Meet the Old Man. Sixty, cranky, memory-leaky, and deeply unimpressed by boiled eggs, oatmeal, and the absurd parade of pastel-scrubbed attendants who insist he “join the fun.” All he wants is to be left alone to rot in peace. Instead, he’s trapped in a place called Sunrise, a cheerful name for a facility that smells like sadness and Lysol and seems specifically designed to murder the will to live via bingo and canned peaches.
But don’t let the memory loss fool you. Our hero still remembers how to hotwire a UPS truck. And how to fall without breaking a hip (a skill he picked up back in his youthful, rage-suppressed gymnastic days). And how to weaponize misanthropy into a full-blown lifestyle. One impulsive act of grand theft delivery vehicle later, the old man hits the road with a dog, a plan (sort of), and a growing suspicion that either he’s going crazy—or the world is.

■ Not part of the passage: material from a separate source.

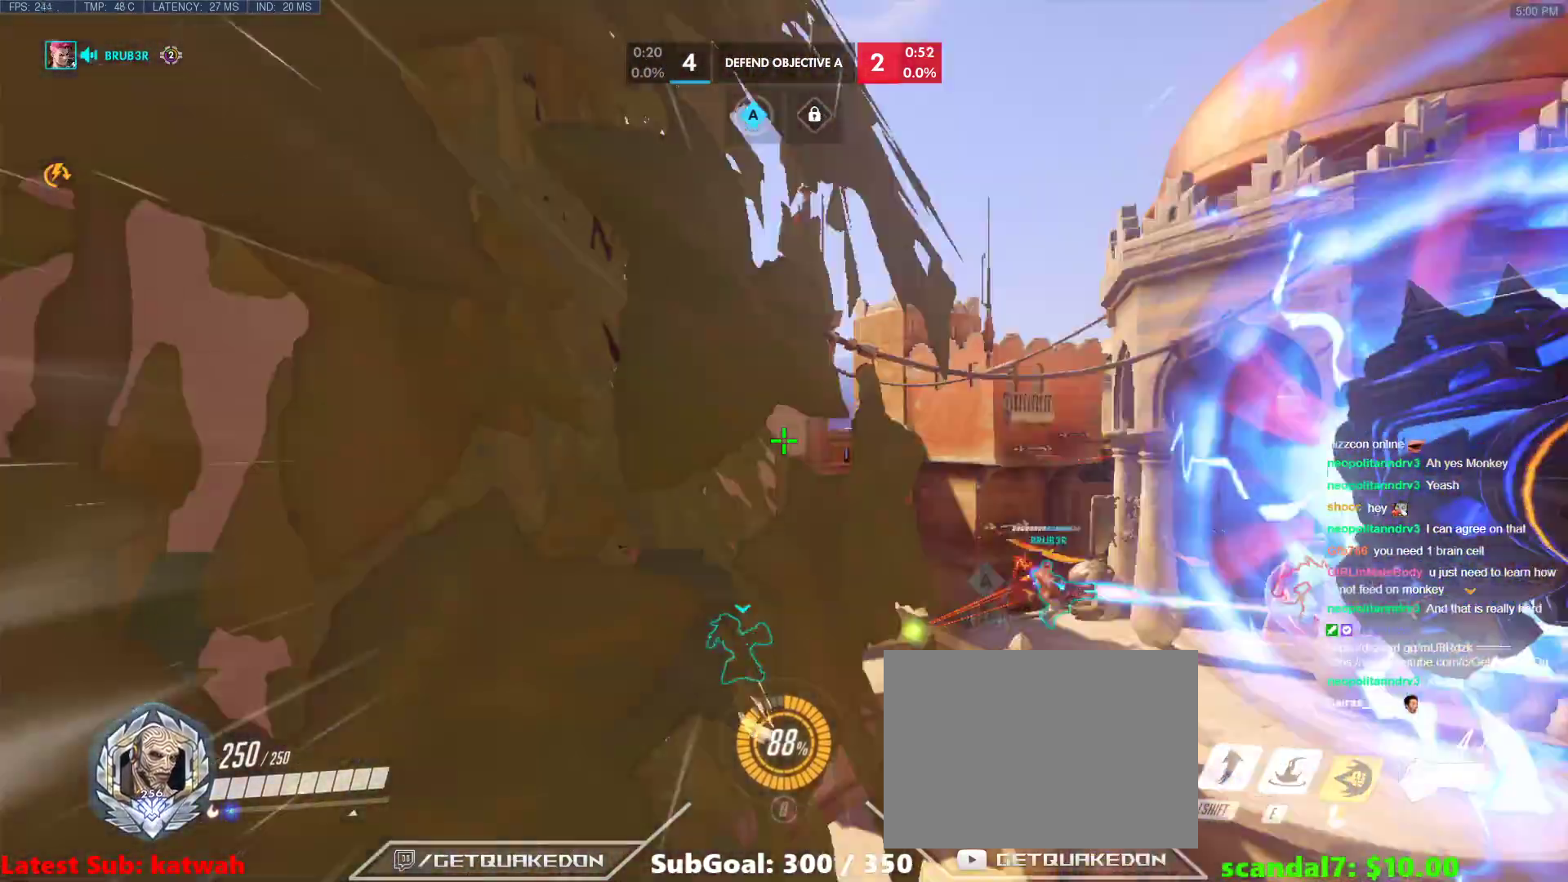
{"keys": ["w"], "events": [[100, "space", "down"], [183, "space", "up"]]}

Meanwhile, Shaun—artist, weed enthusiast, reluctant martyr to the legal system—is just trying to keep his life from catching fire. Literally. He’s been served court documents, ambushed by his ex, and emotionally blackmailed by family members who believe being related to someone gives them unlimited access to your peace of mind. What Shaun really wants is to drink coffee in the woods and never speak to a soul again. Instead, he’s got lawsuits, sabotage, weaponized motherhood, and spiritual PTSD from a wedding officiated by his brother the cowboy-pastor.
Patrimonious is a bitterly hilarious, devastatingly human novel about aging, memory, generational dysfunction, and the slow-motion dumpster fire that is the American Dream. Equal parts anarchist road trip, courtroom farce, tragic family memoir, and scorched-earth love story, this is a book for readers who:

  • Have fantasized about escaping from assisted living in a stolen van.
  • Have repressed at least one decade’s worth of familial trauma.
  • Would rather set a house on fire than let their narcissist ex win.
  • Think a good road novel should include criminal mischief, cheap burritos, and righteous indignation.

Filled with anti-capitalist shade, savage reflections on masculinity, and enough dark humor to get canceled in three states, Patrimonious is what happens when you shove Hunter S. Thompson, Charles Bukowski, and a grumpy Zen gardener into a room with a deadline and a bottle of bourbon—and only one of them is legally allowed to drive.
Warning: Contains foul language, rogue elderly people, courtroom absurdities, emotional gut-punches, political rants, exploding family dynamics, and one highly judgmental dog.